The list of 36 logistic models:
- ADA Boost
- Bagged Random Forest
- Bagging
- BayesGLM
- BayesRNN
- C50
- Cubist
- Ensemble ADA Boost
- Ensemble Bagging
- Ensemble C50
- Ensemble Gradient Boosted
- Ensemble Partial Least Squares
- Ensemble Penalized Discrminant Analysis
- Ensemble Random Forest
- Ensemble Ranger
- Ensemble Regularized Discrminant Analysis
- Ensemble RPart
- Ensemble Support Vector Machines
- Ensemble Trees
- Ensemble XGBoost
- Flexible Discriminant Analysis
- Generalized Additive Models
- Generalized Linear Models
- Gradient Boosted
- Linear Discrmininant Analysis
- Linear Model
- Mixed Discrmininant Analysis
- Naive Bayes
- Penalized Discrminant Analysis
- Quadratic Discrmininant Analysis
- Random Forest
- Ranger
- RPart
- Support Vector Machines
- Trees
- XGBoost
The 13 plots automatically created by the package are:
- Target vs each feature (multiple barcharts)
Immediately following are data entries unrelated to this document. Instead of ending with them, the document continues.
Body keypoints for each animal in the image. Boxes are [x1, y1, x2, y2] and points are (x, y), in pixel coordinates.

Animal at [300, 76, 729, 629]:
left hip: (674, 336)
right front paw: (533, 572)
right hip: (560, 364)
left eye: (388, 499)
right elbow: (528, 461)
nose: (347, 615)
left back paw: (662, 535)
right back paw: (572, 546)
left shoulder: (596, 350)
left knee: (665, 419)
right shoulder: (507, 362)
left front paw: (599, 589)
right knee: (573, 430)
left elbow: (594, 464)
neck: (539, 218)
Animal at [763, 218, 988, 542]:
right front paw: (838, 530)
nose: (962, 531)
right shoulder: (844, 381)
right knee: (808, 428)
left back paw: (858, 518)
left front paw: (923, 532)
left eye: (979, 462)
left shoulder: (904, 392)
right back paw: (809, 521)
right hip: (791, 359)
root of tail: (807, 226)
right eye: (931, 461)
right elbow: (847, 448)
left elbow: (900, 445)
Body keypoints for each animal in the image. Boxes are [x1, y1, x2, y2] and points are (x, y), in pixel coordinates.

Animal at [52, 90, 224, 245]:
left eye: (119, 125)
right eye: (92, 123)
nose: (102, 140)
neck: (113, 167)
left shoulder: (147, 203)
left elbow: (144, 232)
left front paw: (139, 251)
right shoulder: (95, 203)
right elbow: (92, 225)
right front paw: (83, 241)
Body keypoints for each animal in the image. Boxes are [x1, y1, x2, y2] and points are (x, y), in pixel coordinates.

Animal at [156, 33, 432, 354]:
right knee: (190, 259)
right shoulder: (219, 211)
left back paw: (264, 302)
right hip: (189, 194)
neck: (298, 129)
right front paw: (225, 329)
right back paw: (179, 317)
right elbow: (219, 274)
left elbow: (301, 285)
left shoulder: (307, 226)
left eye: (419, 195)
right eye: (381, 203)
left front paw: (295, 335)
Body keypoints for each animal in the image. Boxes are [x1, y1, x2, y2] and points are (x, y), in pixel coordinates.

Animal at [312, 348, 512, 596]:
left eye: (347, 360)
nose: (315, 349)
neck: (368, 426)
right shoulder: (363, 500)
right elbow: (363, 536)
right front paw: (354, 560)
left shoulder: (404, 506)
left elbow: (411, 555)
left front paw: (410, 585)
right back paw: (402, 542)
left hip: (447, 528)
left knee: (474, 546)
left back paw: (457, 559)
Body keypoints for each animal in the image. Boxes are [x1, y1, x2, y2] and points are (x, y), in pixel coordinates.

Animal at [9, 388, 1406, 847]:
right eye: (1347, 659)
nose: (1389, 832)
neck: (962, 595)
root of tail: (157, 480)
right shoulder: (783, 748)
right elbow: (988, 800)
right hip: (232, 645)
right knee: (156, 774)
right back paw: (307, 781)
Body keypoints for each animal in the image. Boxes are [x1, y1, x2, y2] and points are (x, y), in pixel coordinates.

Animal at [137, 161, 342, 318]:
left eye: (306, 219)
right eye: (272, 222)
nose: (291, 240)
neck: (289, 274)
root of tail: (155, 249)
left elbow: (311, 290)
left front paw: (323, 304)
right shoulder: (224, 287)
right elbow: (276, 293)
- Boxplots of the numeric data
- Over or underfitting barchart
- Duration barchart
- Overfitting by model and resample
- Model accuracy barchart
- Accuracy by model and resample
- Accuracy by model
- ROC curves
- Pairwise scatterplots
- Correlation of the data as circles by color and size
- Correlation of the data by color and number
The tables and reports automtically created: 1. Summary report. This includes the Model, Accuracy, True Postive, True Negative, False Positive, False Negative, Positive Predictive Value, Negative Predictive Value, F1 score, Area under the curve, overfitting min, overfitting mean, overfitting max, and duration. 2. Data summary 3. Head of the ensemble 4. Correlation of the ensemble 5. Correlation of the data 6. Head of the data frame
The package also returns all 36 summary reports, alphabetical by model.